───── Provided data

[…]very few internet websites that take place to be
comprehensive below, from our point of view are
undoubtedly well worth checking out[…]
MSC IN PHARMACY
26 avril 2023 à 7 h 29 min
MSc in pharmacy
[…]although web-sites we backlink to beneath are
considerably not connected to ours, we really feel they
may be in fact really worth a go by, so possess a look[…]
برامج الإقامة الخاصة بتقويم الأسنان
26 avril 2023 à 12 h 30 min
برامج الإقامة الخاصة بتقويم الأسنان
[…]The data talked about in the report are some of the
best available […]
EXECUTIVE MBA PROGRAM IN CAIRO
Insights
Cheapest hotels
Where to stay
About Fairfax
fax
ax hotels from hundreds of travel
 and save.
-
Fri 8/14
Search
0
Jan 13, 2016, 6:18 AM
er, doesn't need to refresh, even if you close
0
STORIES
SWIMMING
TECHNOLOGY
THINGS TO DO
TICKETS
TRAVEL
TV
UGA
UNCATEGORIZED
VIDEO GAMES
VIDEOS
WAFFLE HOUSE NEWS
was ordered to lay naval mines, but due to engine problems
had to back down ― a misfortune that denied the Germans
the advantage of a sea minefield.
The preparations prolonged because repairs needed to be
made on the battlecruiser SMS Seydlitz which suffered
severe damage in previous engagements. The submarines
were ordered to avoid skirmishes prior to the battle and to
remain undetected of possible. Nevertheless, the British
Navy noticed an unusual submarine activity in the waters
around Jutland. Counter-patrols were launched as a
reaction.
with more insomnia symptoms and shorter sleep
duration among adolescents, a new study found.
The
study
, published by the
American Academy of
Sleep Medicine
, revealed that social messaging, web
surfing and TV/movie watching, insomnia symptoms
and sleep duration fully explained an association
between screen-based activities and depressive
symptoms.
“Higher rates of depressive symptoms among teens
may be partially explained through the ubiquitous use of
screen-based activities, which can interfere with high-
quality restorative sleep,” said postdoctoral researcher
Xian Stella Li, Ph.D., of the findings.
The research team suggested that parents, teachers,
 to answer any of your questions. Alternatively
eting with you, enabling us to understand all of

──────────
───── Provided data

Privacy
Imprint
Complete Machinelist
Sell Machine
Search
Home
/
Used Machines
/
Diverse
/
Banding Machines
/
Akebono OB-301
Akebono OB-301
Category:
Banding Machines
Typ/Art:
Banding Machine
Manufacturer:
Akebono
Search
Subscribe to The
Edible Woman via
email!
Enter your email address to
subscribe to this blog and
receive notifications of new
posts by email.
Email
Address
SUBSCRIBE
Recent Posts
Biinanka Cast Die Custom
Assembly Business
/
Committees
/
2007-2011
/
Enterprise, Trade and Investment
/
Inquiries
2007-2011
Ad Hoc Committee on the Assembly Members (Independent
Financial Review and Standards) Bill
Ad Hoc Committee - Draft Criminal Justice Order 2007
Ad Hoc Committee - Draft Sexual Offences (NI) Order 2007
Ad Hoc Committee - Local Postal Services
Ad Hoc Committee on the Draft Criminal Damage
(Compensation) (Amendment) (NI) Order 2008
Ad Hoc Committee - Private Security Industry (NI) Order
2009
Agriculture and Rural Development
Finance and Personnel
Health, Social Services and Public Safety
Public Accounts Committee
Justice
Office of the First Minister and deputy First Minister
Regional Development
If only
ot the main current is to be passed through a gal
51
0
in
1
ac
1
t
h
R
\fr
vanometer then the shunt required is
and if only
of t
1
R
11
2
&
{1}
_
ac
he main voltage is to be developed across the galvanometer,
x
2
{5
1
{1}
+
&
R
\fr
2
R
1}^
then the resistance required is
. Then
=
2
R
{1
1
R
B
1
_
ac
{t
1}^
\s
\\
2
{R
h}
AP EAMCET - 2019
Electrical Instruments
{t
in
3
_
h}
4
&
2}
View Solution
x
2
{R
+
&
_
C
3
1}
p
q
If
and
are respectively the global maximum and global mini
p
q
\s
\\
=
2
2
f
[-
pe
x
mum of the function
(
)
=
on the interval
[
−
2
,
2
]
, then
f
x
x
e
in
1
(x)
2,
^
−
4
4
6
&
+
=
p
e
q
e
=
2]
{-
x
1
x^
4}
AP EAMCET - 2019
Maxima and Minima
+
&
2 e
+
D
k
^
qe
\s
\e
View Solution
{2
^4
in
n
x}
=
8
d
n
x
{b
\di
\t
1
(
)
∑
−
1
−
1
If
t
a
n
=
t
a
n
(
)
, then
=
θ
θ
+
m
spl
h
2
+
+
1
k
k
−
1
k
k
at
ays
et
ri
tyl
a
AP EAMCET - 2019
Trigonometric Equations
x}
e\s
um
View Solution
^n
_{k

──────────

## Exercise description
Of all the entries above, retype exactly the lines from the line with "Ad Hoc Committee - Draft Criminal" to the line with "(Compensation) (Amendment) (NI) Order 2008", both included, and no others.

## Response area
Ad Hoc Committee - Draft Criminal Justice Order 2007
Ad Hoc Committee - Draft Sexual Offences (NI) Order 2007
Ad Hoc Committee - Local Postal Services
Ad Hoc Committee on the Draft Criminal Damage
(Compensation) (Amendment) (NI) Order 2008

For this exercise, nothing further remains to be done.